Controlling the amount of data you fetch
        The tree query parameter allows you to explicitly specify and retrieve only
        the information you are looking for, by using an XPath-ish path expression.
        The value should be a list of property names to include, with sub-properties inside square braces.
        Try tree=jobs[name],views[name,jobs[name]]
        to see just a list of jobs (only giving the name) and views (giving the name and jobs they contain).
        Note: for array-type properties (such as jobs in this example),
        the name must be given in the original plural, not in the singular as the element would appear in XML (<job>).
        This will be more natural for e.g. json?tree=jobs[name] anyway:
        the JSON writer does not do plural-to-singular mangling because arrays are represented explicitly.
      
        For array-type properties, a range specifier is supported. For example, tree=jobs[name]{0,10} would
        retrieve the name of the first 10 jobs. The range specifier has the following variants:
      
- {M,N}: From the M-th element (inclusive) to the N-th element (exclusive).
- {M,}: From the M-th element (inclusive) to the end.
- {,N}: From the first element (inclusive) to the N-th element (exclusive). The same as {0,N}.
- {N}: Just retrieve the N-th element. The same as {N,N+1}.
        Another way to retrieve more data is to use the depth=N query parameter.
        This retrieves all the data up to the specified depth.
        Compare depth=0 and depth=1 and see what the difference
        is for yourself. Also note that data created by a smaller depth value is always a subset of
        the data created by a bigger depth value.
      
        Because of the size of the data, the depth parameter should really be only used to explore
        what data Jenkins can return. Once you identify the data you want to retrieve, you can then come up with
        the tree parameter to exactly specify the data you need.
      
Create Job
        To create a new job, post config.xml to this URL with
        query parameter name=JOBNAME. You need to send a Content-Type: application/xml
        header. You will get a 200 status code if the creation is successful,
        or 4xx/5xx code if it fails. config.xml is the format Jenkins uses to store the project
        in the file system, so you can see examples of them in the Jenkins home directory, or by retrieving
        the XML configuration of existing jobs from /job/JOBNAME/config.xml.
    
Copy Job
        To copy a job, send a POST request to this URL with
        three query parameters name=NEWJOBNAME&mode=copy&from=FROMJOBNAME
Create View
        To create a new view, post config.xml to createView with
        query parameter name=VIEWNAME. You need to send a Content-Type: application/xml
        header.
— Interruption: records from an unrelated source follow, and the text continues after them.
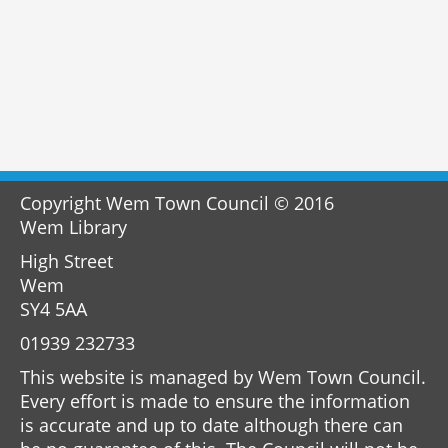
Copyright Wem Town Council © 2016
Wem Library
High Street
Wem
SY4 5AA
01939 232733
This website is managed by Wem Town Council.
Every effort is made to ensure the information
is accurate and up to date although there can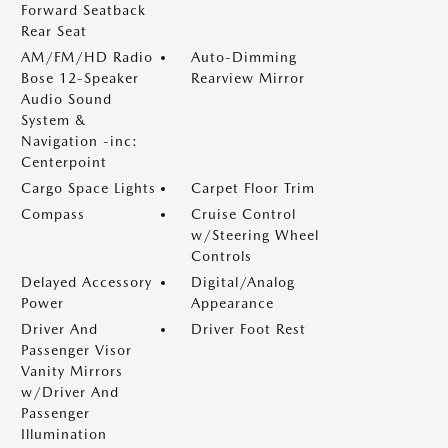
Forward Seatback
Rear Seat
AM/FM/HD Radio
Auto-Dimming
Bose 12-Speaker
Rearview Mirror
Audio Sound
System &
Navigation -inc:
Centerpoint
Cargo Space Lights
Carpet Floor Trim
Compass
Cruise Control
w/Steering Wheel
Controls
Delayed Accessory
Digital/Analog
Power
Appearance
Driver And
Driver Foot Rest
Passenger Visor
Vanity Mirrors
w/Driver And
Passenger
Illumination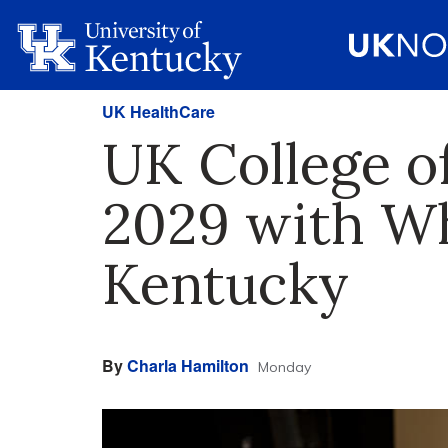
UK HealthCare
UK College o
2029 with Wh
Kentucky
By
Charla Hamilton
Monday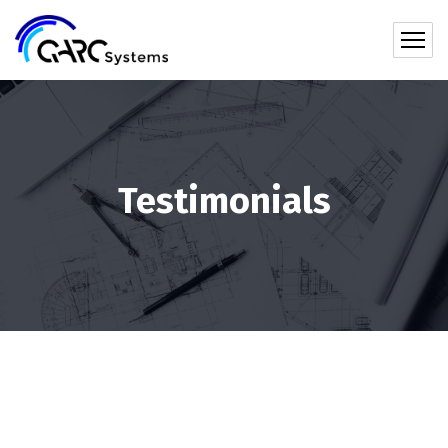
Testimonials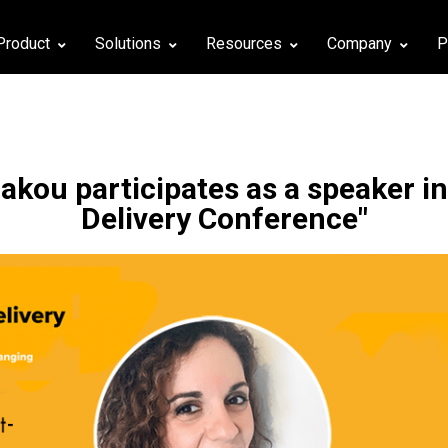
Product
Solutions
Resources
Company
P
akou participates as a speaker in
Delivery Conference"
You will get a 200 status code if the creation is successful,
        or 4xx/5xx code if it fails. config.xml is the format Jenkins uses to store the view
        in the file system, so you can see examples of them in the Jenkins home directory, or by retrieving
        the XML configuration of existing views from /view/VIEWNAME/config.xml.
    
Copy View
        To copy a view, send a POST request to createView with
        three query parameters name=NEWVIEWNAME&mode=copy&from=FROMVIEWNAME
Build Queue
Build queue has its own separate API.
Load Statistics
Overall load statistics of Jenkins has its own separate API.
Restarting Jenkins
    Jenkins will enter into the "quiet down" mode by sending a POST request with optional message query parameter as the reason to this URL.
    You can also send another request to this URL to update the reason.
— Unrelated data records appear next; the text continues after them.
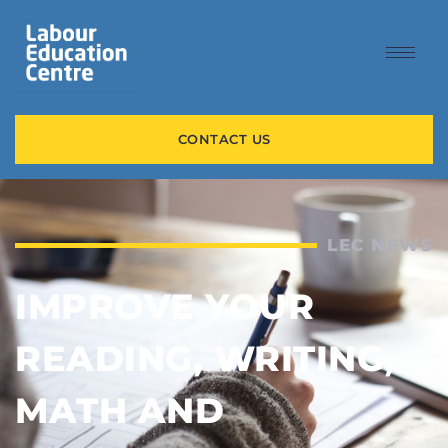
CONTACT US
LEC NEWS
IMPROVE YOUR
READING, WRITING,
MATH AND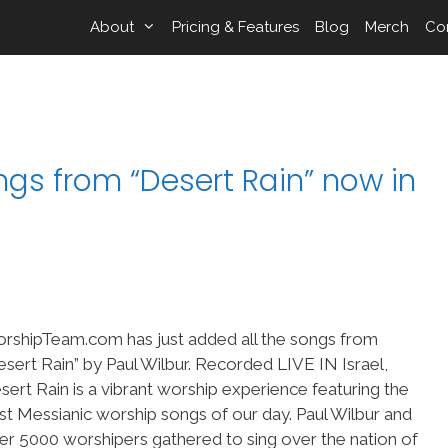
About
Pricing & Features
Blog
Merch
Co
gs from “Desert Rain” now in
rshipTeam.com has just added all the songs from
esert Rain” by Paul Wilbur. Recorded LIVE IN Israel,
sert Rain is a vibrant worship experience featuring the
st Messianic worship songs of our day. Paul Wilbur and
er 5000 worshipers gathered to sing over the nation of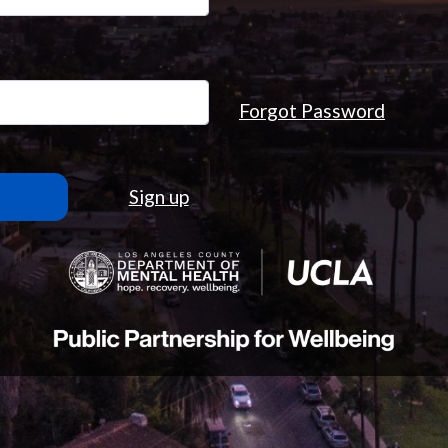
Forgot Password
Sign up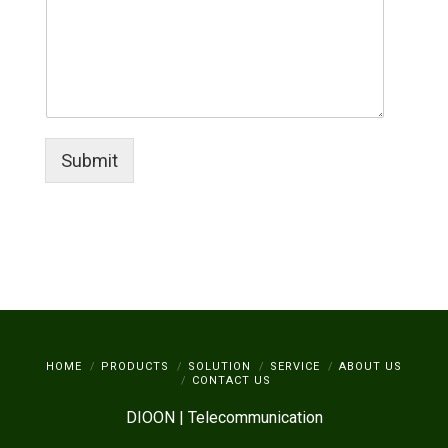
Submit
HOME
PRODUCTS
SOLUTION
SERVICE
ABOUT US
CONTACT US
DIOON | Telecommunication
    You can cancel this mode by sending a POST request to this URL. On environments
    where Jenkins can restart itself (such as when Jenkins is installed as a Windows service), POSTing to
    this URL will start the restart sequence, or
    this URL to restart once no jobs are running. (Pipeline builds may prevent Jenkins from restarting for a short period of time in some cases, but if so, they will be paused at the next available opportunity and then resumed after Jenkins restarts.)
    All these URLs need Overall/Manage permission (typically granted via Overall/Administer).